The real question, however, for the peony fancier is as to the actual beauty and value of these hybrids. My opinion is that for the garden they will certainly prove an important addition. As cut flowers for the house, the singles have great beauty, but whether they would have any commercial value in that way I am not so sure; it may well be that some of the double form would better meet the exacting demands of the cut flower trade.


SINGLES ARE THE MOST STRIKING

The striking individuals so far in this race are the singles on account of their stature, size and color. At their best they are immense upstanding, cup-shaped blooms of the most intense glowing and 1 vidid crimson color with a very effective group of stamens sometimes striped with red. A measurement gave eight inches for the diameter of one of the larger blooms, and on the largest of all nine and one" half inches; but many are smaller. The best of them, and especially those which lean towards the dark mahogany shades, hold their color extremely well until the petals fall, but some unfortunately show a tendency to go off towards the end into inferior purplish tints.

The entire strain is sterile both as to its pollen and also as to its ability to set seed, although most of the singles form immense furry seedpods capacious enough to hold a heavy crop of seeds if therii were such. This sterility no doubt adds to the length of life of the individual blooms and it is true that they last extremely well.

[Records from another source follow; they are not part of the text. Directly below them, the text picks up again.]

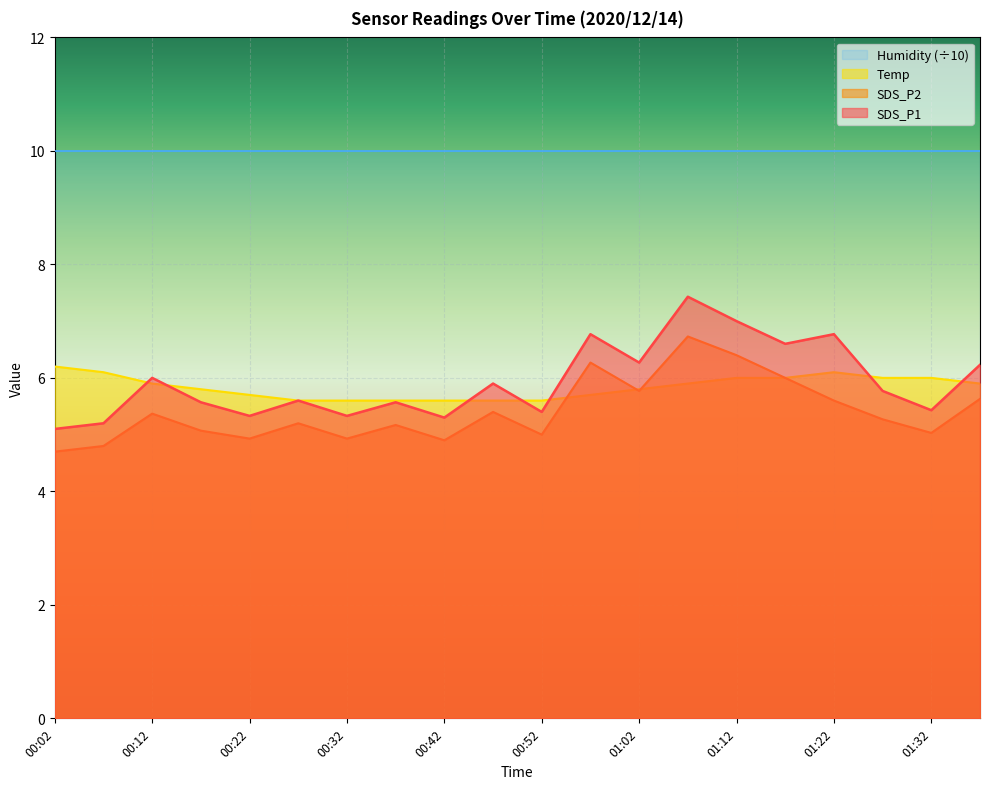

True or false: SDS_P1 has more than 1 points higher than both neighbors.

True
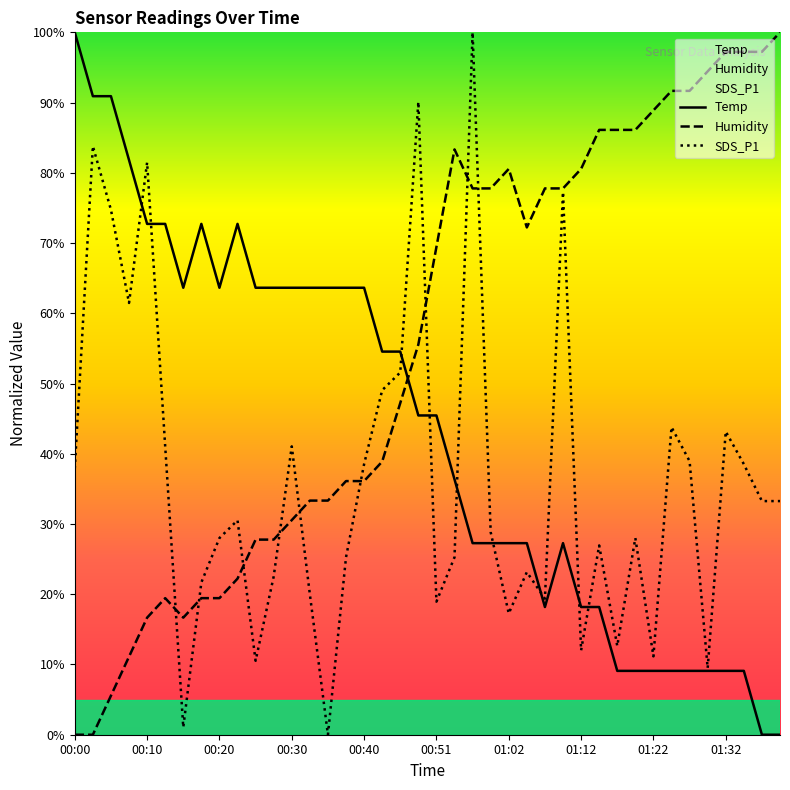

What is the difference between the Humidity values at 00:35 and 01:05?

38.9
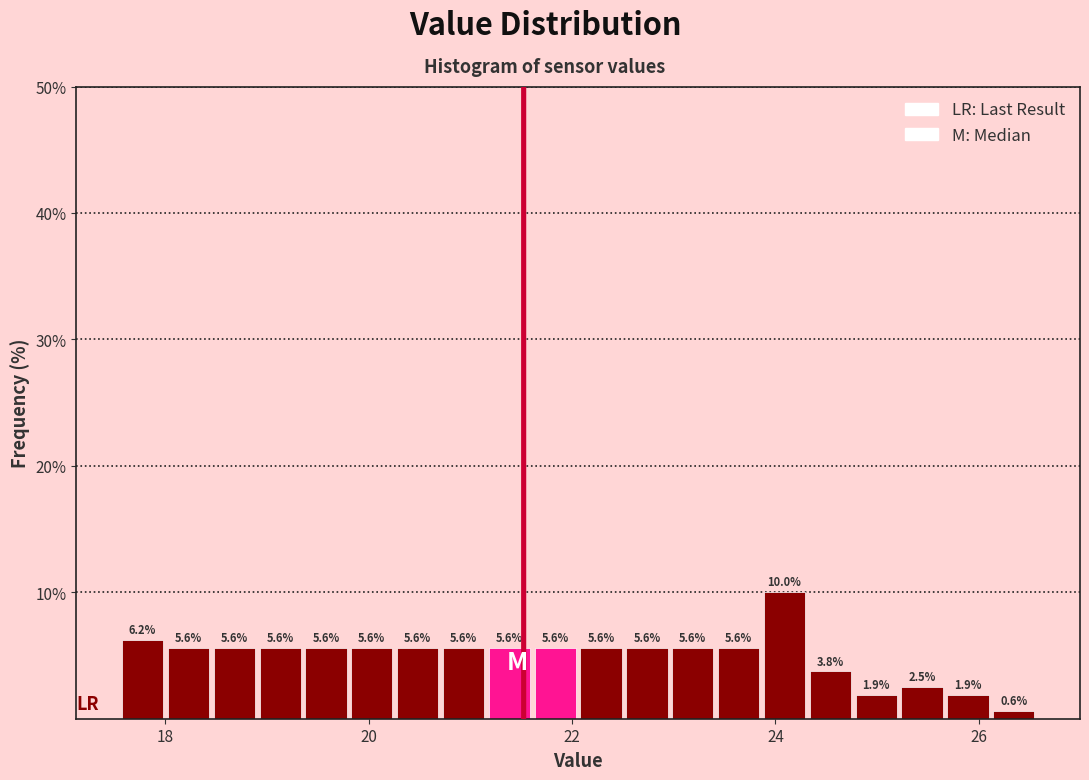

Read against the x-axis, roughly where is the centre of the tallest bar?

24.0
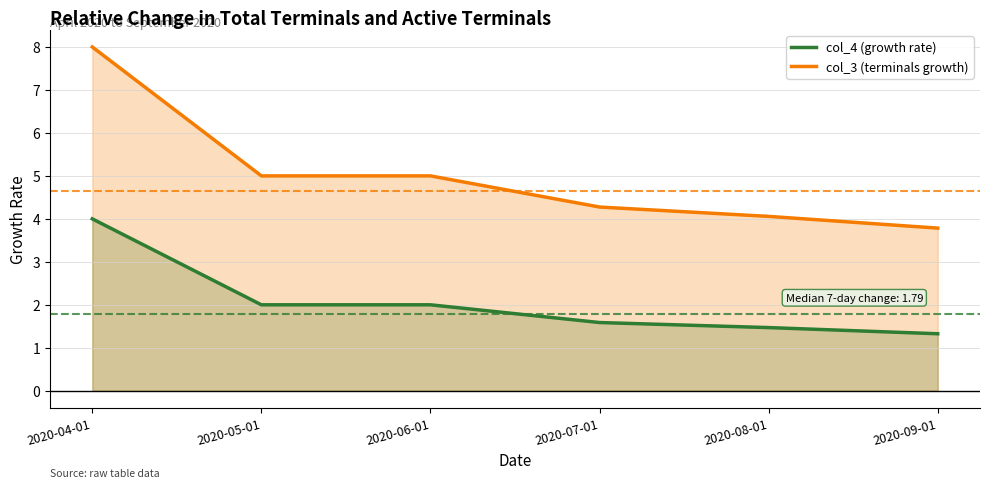

The col_3 (terminals growth) series shows 8.0 at 2020-04-01. True or false?

True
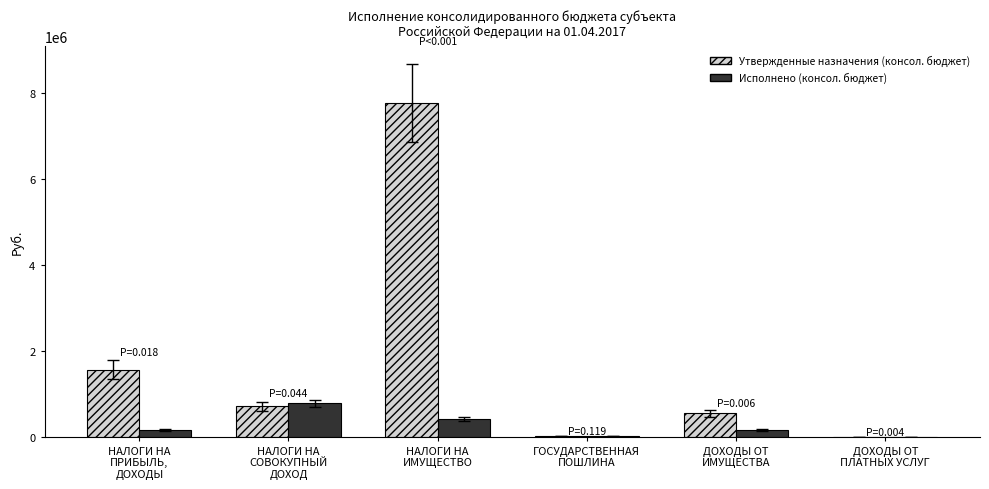

How many categories are shown in the chart?

6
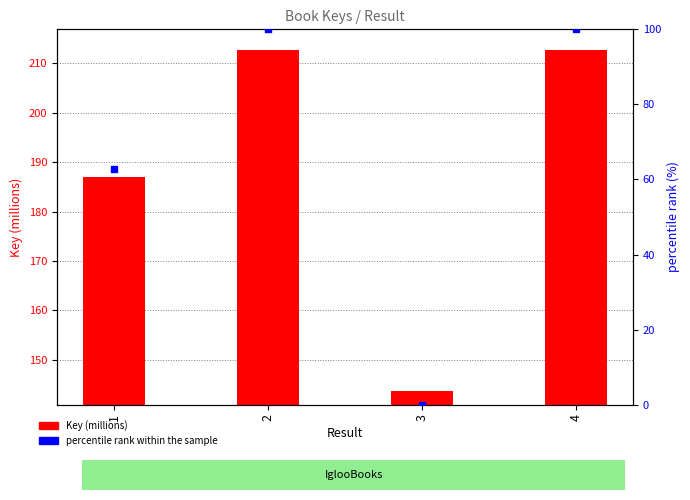

What are all the series names shown in the legend?

Key (millions), percentile rank within the sample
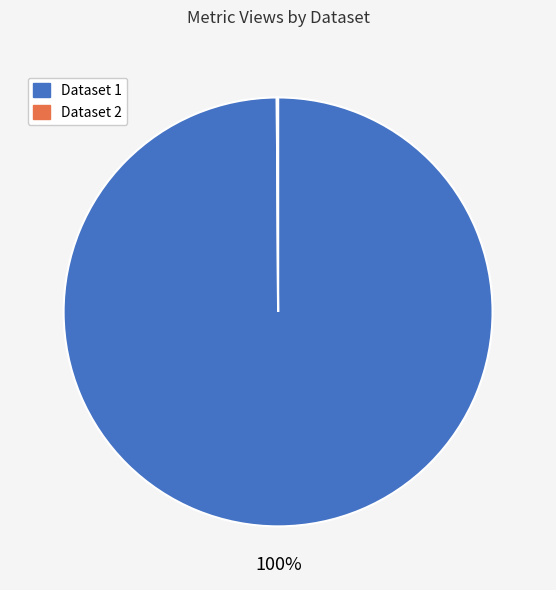

To the nearest percent, what is the average slice percentage?

50%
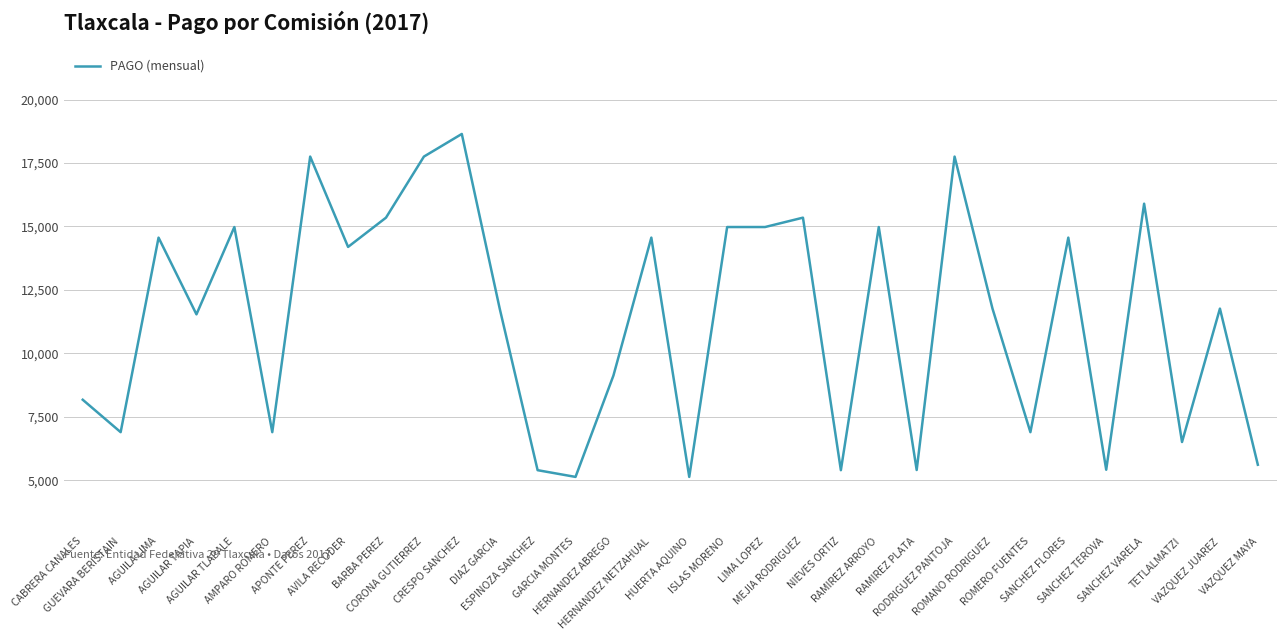

What is the minimum value shown in the chart?

5134.5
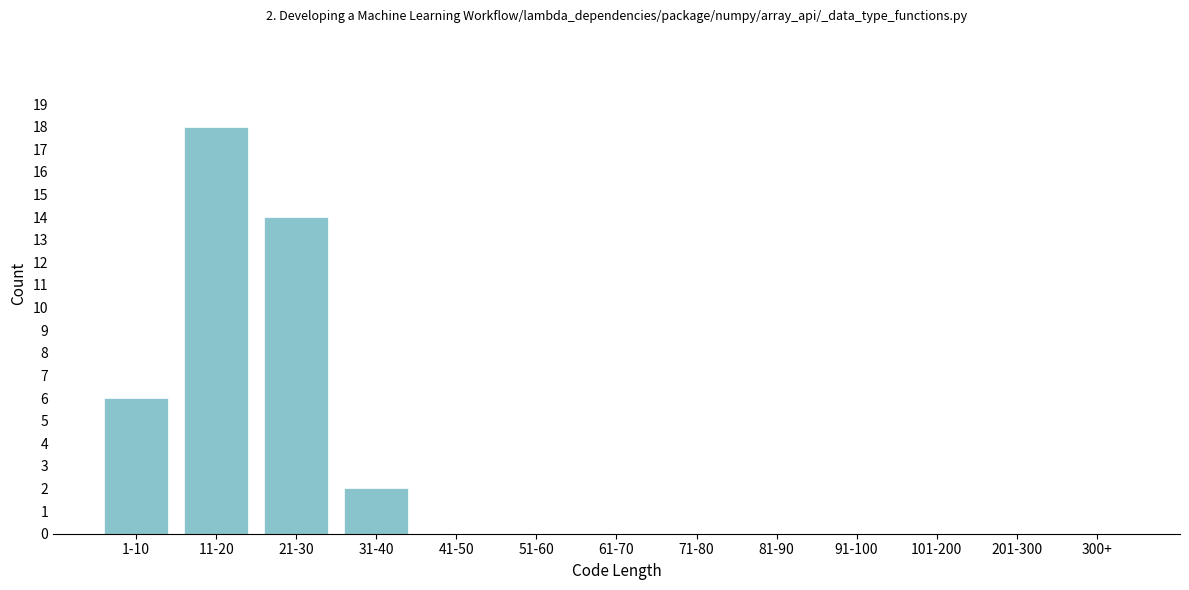

Reading left to right, extract all data points from this chart.

1-10=6	11-20=18	21-30=14	31-40=2	41-50=0	51-60=0	61-70=0	71-80=0	81-90=0	91-100=0	101-200=0	201-300=0	300+=0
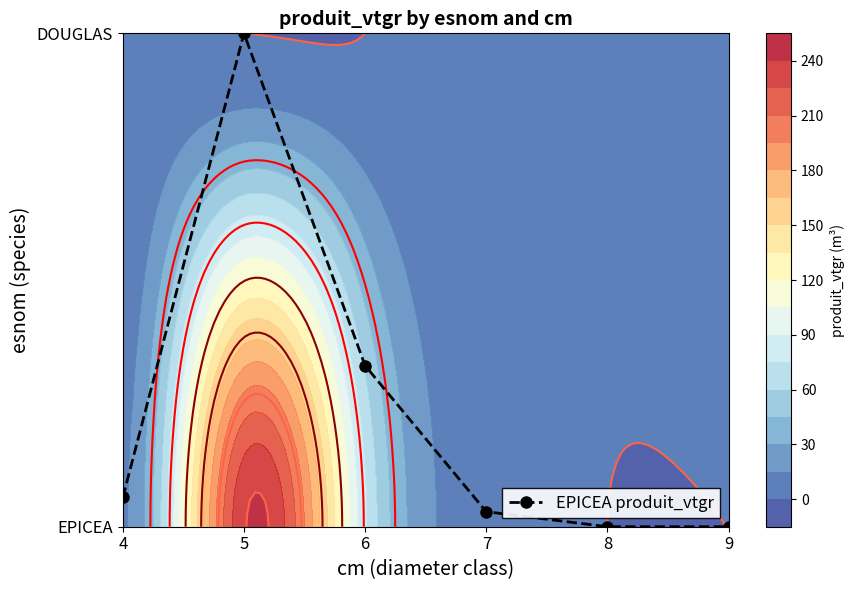

Rank the categories by value from lowest to highest.

8, 9, 7, 4, 6, 5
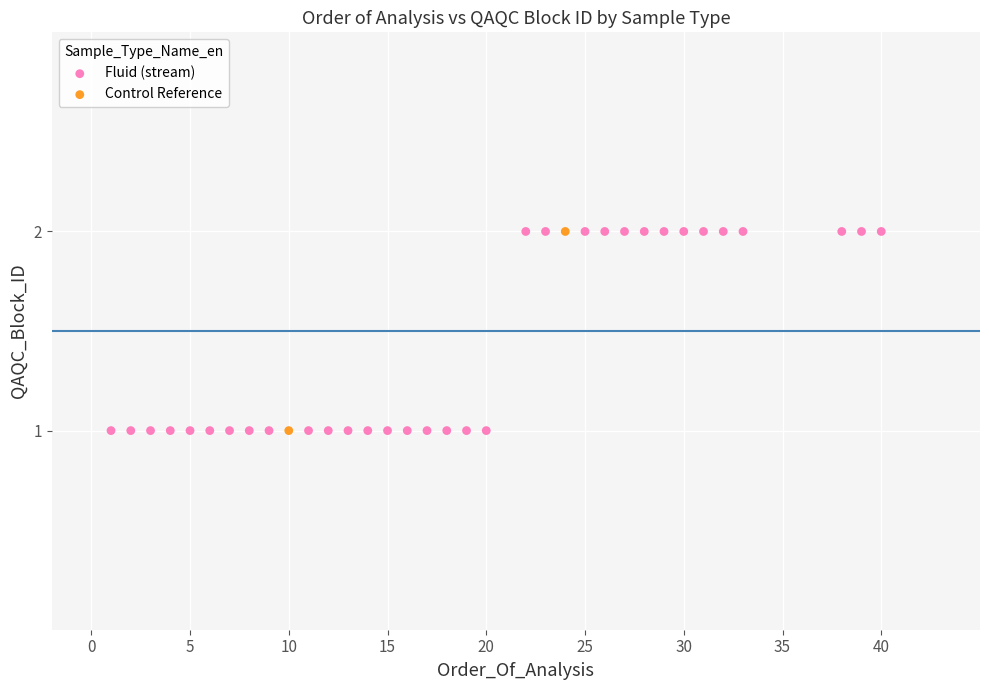

What are all the series names shown in the legend?

Fluid (stream), Control Reference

It is strange that this cross was not made long ago, for it is not one that offers any particular difficulty, although the yield of seeds is always small. I have been told that hybrids of this strain have been produced in Holland but I cannot vouch for the truth of the statement. In this country there have been several growers who have worked on it besides myself during recent years and the beginnings must have been made at almost the same date by all, and quite independently. The first to stage any blooms at an exhibition was Lyman D. Glasscock of Joliet, Illinois, who showed a bloom of such a hybrid at the peony show in Des Moines in 1924. Since then they have appeared at several of the Peony Society's exhibitions. W. S. Bockstoce of Pittsburgh, Pa., Edward Auten, or., of Princeville, Ill., and A. E. Kunderd of gladiolus fame, in Goshen, Ind., have all achieved success with this cross, and Mr. Kunderd promises to put two of his single varieties on the market this year.